_Assignment_
Once you find the line containing "Identify the document", output it and every line after it to the end of the records, exactly.

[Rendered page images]

● ● ●

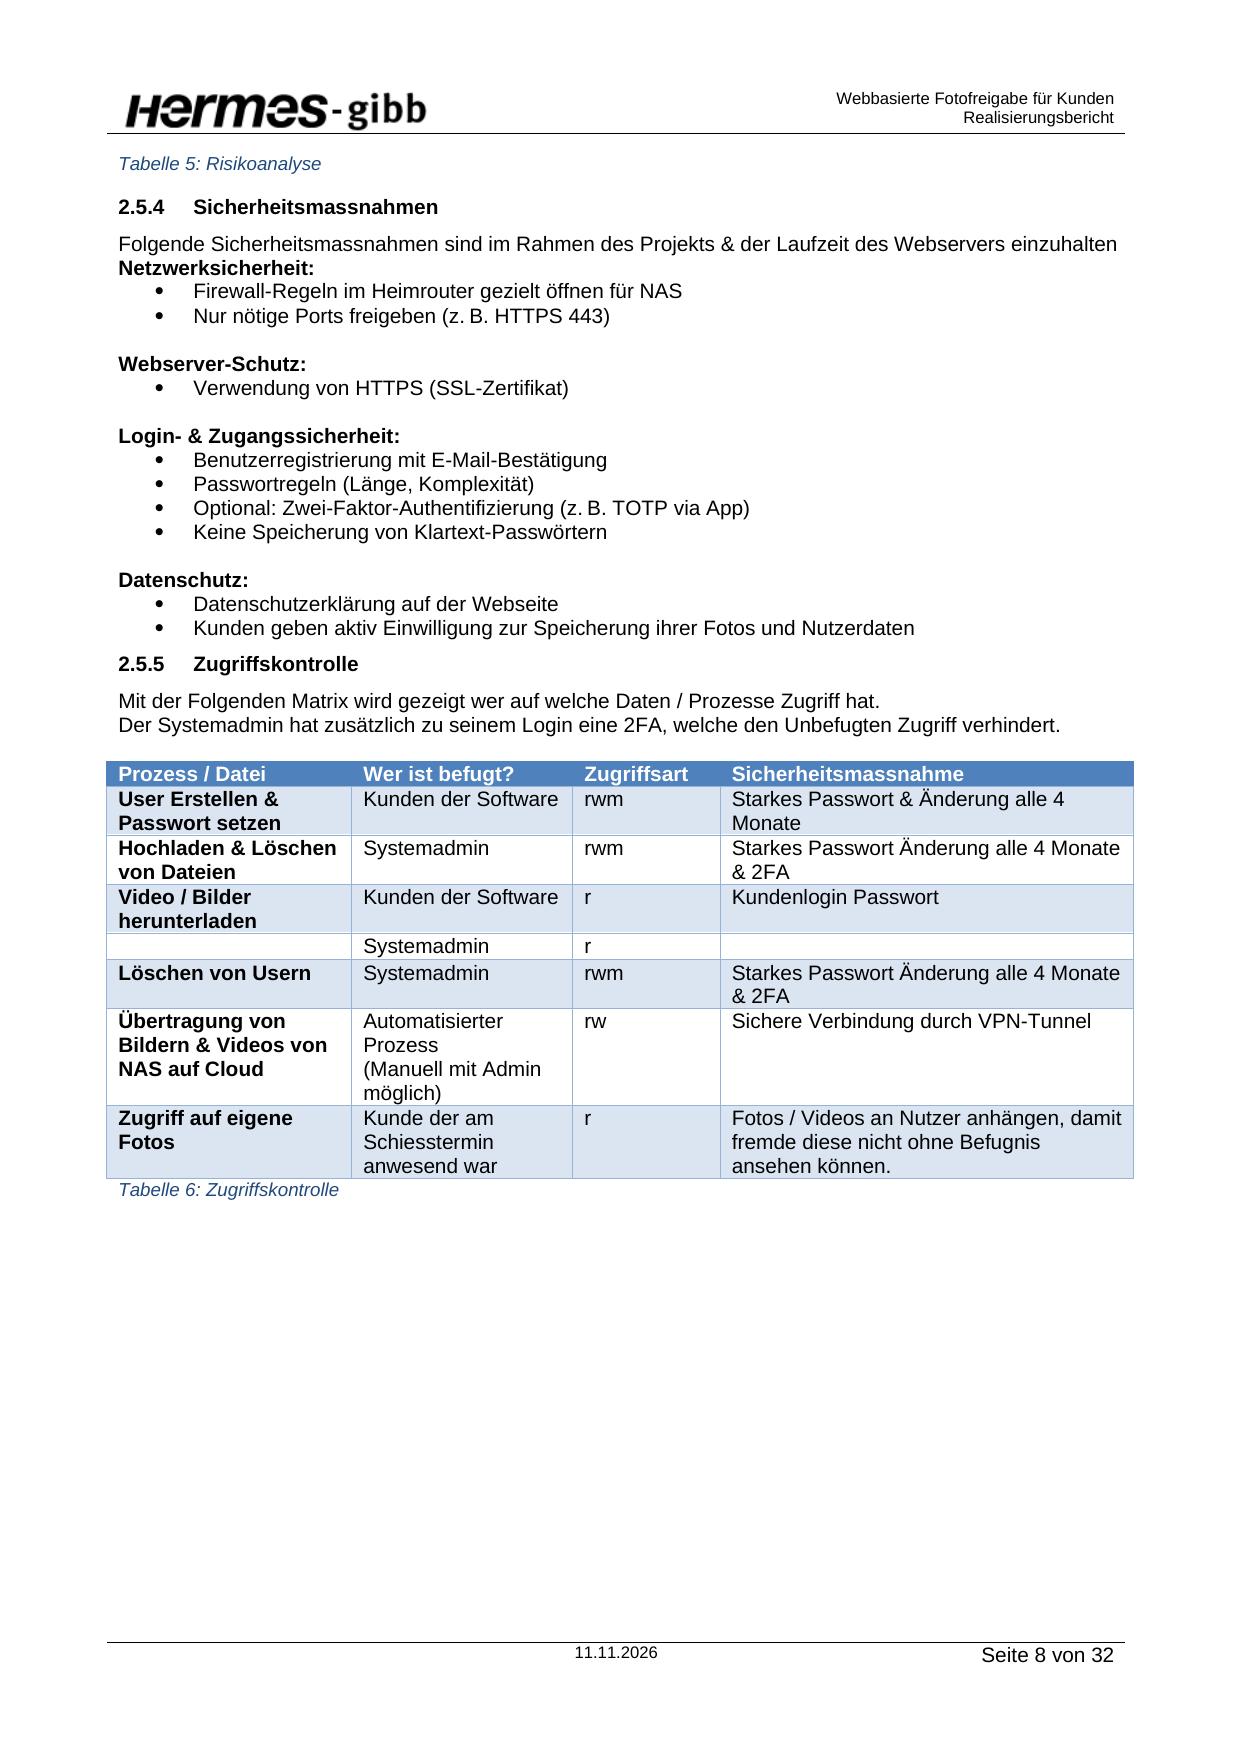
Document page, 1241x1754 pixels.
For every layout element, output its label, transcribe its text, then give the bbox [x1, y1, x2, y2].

text Netzwerksicherheit: [118, 255, 1122, 279]
list Verwendung von HTTPS (SSL-Zertifikat) [156, 375, 1122, 399]
table_cell Systemadmin [352, 836, 572, 883]
table_cell Systemadmin [352, 934, 572, 959]
text Folgende Sicherheitsmassnahmen sind im Rahmen des Projekts & der Laufzeit des Webservers einzuhalten [118, 231, 1122, 255]
table_cell Video / Bilder herunterladen [107, 885, 351, 932]
text Der Systemadmin hat zusätzlich zu seinem Login eine 2FA, welche den Unbefugten Zugriff verhindert. [118, 713, 1122, 737]
table_cell Starkes Passwort Änderung alle 4 Monate & 2FA [721, 960, 1133, 1008]
table_cell r [573, 885, 720, 932]
table_cell Automatisierter Prozess (Manuell mit Admin möglich) [352, 1009, 572, 1105]
table_cell Übertragung von Bildern & Videos von NAS auf Cloud [107, 1009, 351, 1105]
table_cell Kunden der Software [352, 787, 572, 834]
table_header Sicherheitsmassnahme [721, 762, 1133, 786]
table_header Wer ist befugt? [352, 762, 572, 786]
table_cell [107, 934, 351, 959]
table_cell Kunde der am Schiesstermin anwesend war [352, 1106, 572, 1178]
table_header Prozess / Datei [107, 762, 351, 786]
table_cell rwm [573, 960, 720, 1008]
table_cell rwm [573, 787, 720, 834]
table_cell Löschen von Usern [107, 960, 351, 1008]
table_cell Hochladen & Löschen von Dateien [107, 836, 351, 883]
table_header Zugriffsart [573, 762, 720, 786]
text Tabelle 5: Risikoanalyse [118, 153, 1122, 174]
table_cell Kundenlogin Passwort [721, 885, 1133, 932]
table_cell rw [573, 1009, 720, 1105]
list Kunden geben aktiv Einwilligung zur Speicherung ihrer Fotos und Nutzerdaten [156, 616, 1122, 640]
text Login- & Zugangssicherheit: [118, 423, 1122, 447]
list Firewall-Regeln im Heimrouter gezielt öffnen für NAS [156, 279, 1122, 303]
list Nur nötige Ports freigeben (z. B. HTTPS 443) [156, 303, 1122, 327]
subtitle Sicherheitsmassnahmen [118, 195, 1122, 219]
table_cell Kunden der Software [352, 885, 572, 932]
subtitle Zugriffskontrolle [118, 652, 1122, 676]
text Datenschutz: [118, 568, 1122, 592]
table_cell Sichere Verbindung durch VPN-Tunnel [721, 1009, 1133, 1105]
text Tabelle 6: Zugriffskontrolle [118, 1179, 1122, 1201]
list Benutzerregistrierung mit E-Mail-Bestätigung [156, 447, 1122, 471]
table_cell r [573, 934, 720, 959]
list Datenschutzerklärung auf der Webseite [156, 592, 1122, 616]
list Passwortregeln (Länge, Komplexität) [156, 471, 1122, 496]
table_cell [721, 934, 1133, 959]
list Optional: Zwei-Faktor-Authentifizierung (z. B. TOTP via App) [156, 496, 1122, 519]
table_cell Fotos / Videos an Nutzer anhängen, damit fremde diese nicht ohne Befugnis ansehen können. [721, 1106, 1133, 1178]
table_cell rwm [573, 836, 720, 883]
text Webserver-Schutz: [118, 351, 1122, 375]
list Keine Speicherung von Klartext-Passwörtern [156, 519, 1122, 544]
table_cell User Erstellen & Passwort setzen [107, 787, 351, 834]
table_cell Starkes Passwort Änderung alle 4 Monate & 2FA [721, 836, 1133, 883]
table_cell Zugriff auf eigene Fotos [107, 1106, 351, 1178]
text Mit der Folgenden Matrix wird gezeigt wer auf welche Daten / Prozesse Zugriff hat. [118, 689, 1122, 713]
table_cell r [573, 1106, 720, 1178]
table_cell Starkes Passwort & Änderung alle 4 Monate [721, 787, 1133, 834]
table_cell Systemadmin [352, 960, 572, 1008]
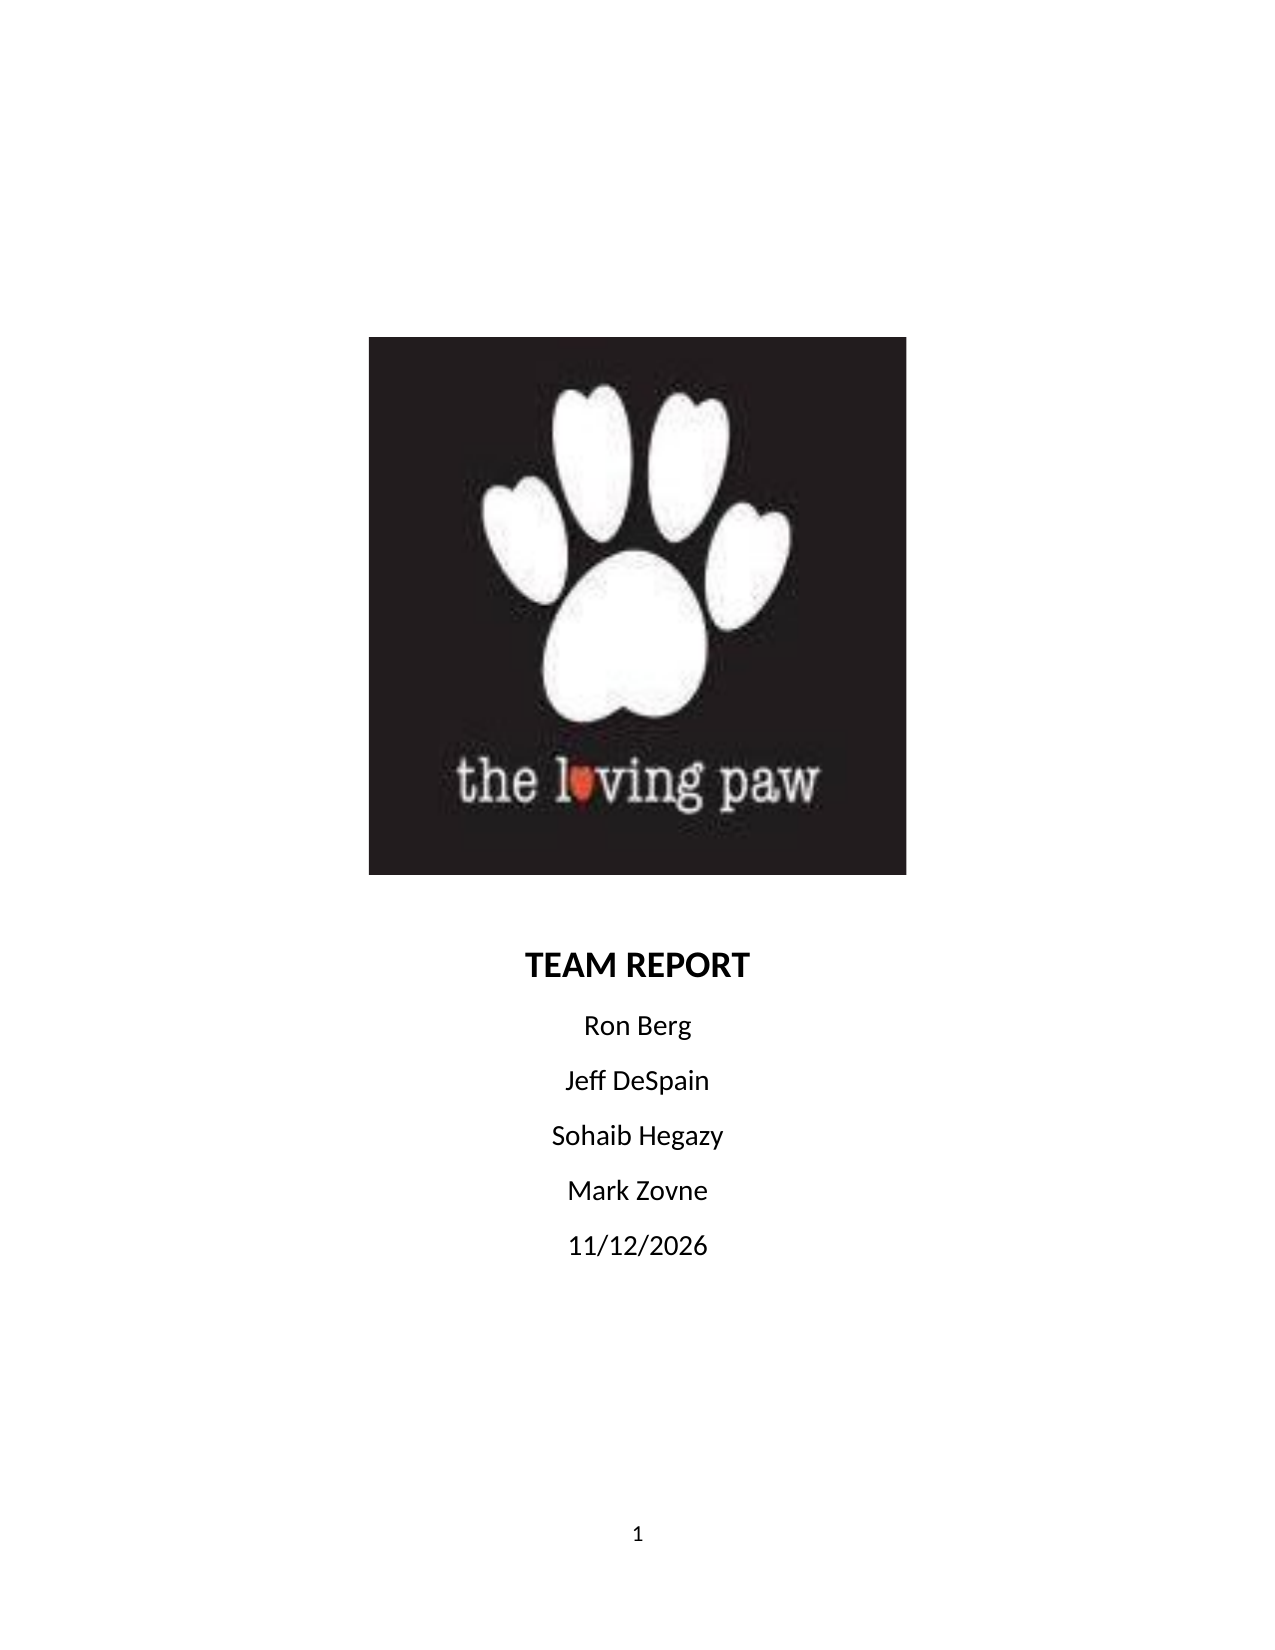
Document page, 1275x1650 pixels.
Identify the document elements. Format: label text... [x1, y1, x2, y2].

text Jeff DeSpain [150, 1062, 1125, 1098]
text 2/6/2015 [150, 1227, 1125, 1263]
text Ron Berg [150, 1007, 1125, 1042]
text Mark Zovne [150, 1172, 1125, 1208]
text TEAM REPORT [150, 941, 1125, 987]
picture [368, 337, 907, 875]
text Sohaib Hegazy [150, 1117, 1125, 1153]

● ● ●

_Answer_
Identify the document elements. Format: label text... [x1, y1, x2, y2].

text Jeff DeSpain [150, 1062, 1125, 1098]
text 2/6/2015 [150, 1227, 1125, 1263]
text Ron Berg [150, 1007, 1125, 1042]
text Mark Zovne [150, 1172, 1125, 1208]
text TEAM REPORT [150, 941, 1125, 987]
picture [368, 337, 907, 875]
text Sohaib Hegazy [150, 1117, 1125, 1153]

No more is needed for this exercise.